North Korea says willing to resolve crisis
Posted on: Thursday, 21 July 2005, 09:32 CDT
BEIJING (Reuters) - North Korea is willing to resolve a crisis over its nuclear arms program at next week's six-party talks in Beijing, but said normalizing relations with Washington was key to a deal, Chinese media said on Thursday.
"Not a single nuclear weapon will be needed for us if the U.S. nuclear threat is removed and its hostile policy of 'bringing down the DPRK's system' is withdrawn," China's official Xinhua news agency quoted an unnamed North Korean Foreign Ministry spokesman as saying.
North Korea's official name is the Democratic People's Republic of Korea (DPRK).
A fourth round of talks involving the two Koreas, the United States, China, Japan and Russia will open in Beijing next week.

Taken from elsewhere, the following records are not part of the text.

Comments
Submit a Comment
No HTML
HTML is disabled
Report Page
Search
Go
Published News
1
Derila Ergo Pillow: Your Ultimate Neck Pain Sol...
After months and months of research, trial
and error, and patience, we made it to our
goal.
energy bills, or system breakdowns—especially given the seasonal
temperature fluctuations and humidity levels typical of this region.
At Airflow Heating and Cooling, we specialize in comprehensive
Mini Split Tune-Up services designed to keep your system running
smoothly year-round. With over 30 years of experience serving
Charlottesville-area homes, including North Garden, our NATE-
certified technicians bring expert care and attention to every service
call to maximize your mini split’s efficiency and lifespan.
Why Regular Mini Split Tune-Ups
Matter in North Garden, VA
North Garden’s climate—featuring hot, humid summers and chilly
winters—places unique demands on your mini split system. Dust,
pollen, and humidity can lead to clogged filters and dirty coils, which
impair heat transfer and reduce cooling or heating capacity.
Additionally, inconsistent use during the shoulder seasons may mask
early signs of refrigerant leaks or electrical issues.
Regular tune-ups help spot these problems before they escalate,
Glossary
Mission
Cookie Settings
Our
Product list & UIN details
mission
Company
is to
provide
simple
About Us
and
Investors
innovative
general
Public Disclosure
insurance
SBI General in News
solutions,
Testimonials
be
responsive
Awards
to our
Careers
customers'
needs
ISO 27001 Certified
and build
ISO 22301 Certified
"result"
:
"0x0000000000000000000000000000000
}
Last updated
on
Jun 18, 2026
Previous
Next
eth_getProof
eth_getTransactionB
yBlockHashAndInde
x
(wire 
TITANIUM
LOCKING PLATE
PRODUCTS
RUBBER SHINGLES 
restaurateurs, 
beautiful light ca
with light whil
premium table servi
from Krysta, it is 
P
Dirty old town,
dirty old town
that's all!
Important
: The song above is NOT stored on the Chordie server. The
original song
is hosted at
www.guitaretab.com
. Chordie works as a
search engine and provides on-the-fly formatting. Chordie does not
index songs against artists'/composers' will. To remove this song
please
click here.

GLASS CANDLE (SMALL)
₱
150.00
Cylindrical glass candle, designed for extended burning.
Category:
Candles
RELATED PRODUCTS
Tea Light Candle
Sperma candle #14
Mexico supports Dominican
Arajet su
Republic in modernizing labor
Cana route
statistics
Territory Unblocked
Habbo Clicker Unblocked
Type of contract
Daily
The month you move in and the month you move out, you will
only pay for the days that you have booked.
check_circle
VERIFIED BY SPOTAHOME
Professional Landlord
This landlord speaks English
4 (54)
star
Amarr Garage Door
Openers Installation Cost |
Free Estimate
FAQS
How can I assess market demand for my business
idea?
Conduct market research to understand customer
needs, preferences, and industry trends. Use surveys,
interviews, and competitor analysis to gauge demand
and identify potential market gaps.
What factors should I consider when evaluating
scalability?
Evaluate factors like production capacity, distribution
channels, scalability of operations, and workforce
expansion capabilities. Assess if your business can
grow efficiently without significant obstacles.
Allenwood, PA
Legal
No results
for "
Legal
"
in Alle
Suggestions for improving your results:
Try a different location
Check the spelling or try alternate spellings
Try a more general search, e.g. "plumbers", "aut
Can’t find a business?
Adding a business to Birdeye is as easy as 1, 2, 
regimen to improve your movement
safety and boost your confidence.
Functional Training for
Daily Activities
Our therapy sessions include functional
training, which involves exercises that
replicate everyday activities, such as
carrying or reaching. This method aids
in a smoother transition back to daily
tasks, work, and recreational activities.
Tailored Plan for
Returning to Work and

Pyongyang cited what it calls Washington's hostile policy toward it as the reason for refusing to participate in six-party talks for more than one year and said it agreed to come back after the United States said it would recognize North Korea as a sovereign state.
The communist state repeated calls for its removal from the U.S. list of states that sponsor terrorism, and the lifting of all sanctions against it, Xinhua added.
The basic premise of the talks is for North Korea to dismantle all its nuclear weapons programs in a verifiable manner in exchange for much-needed aid for its moribund economy and security guarantees.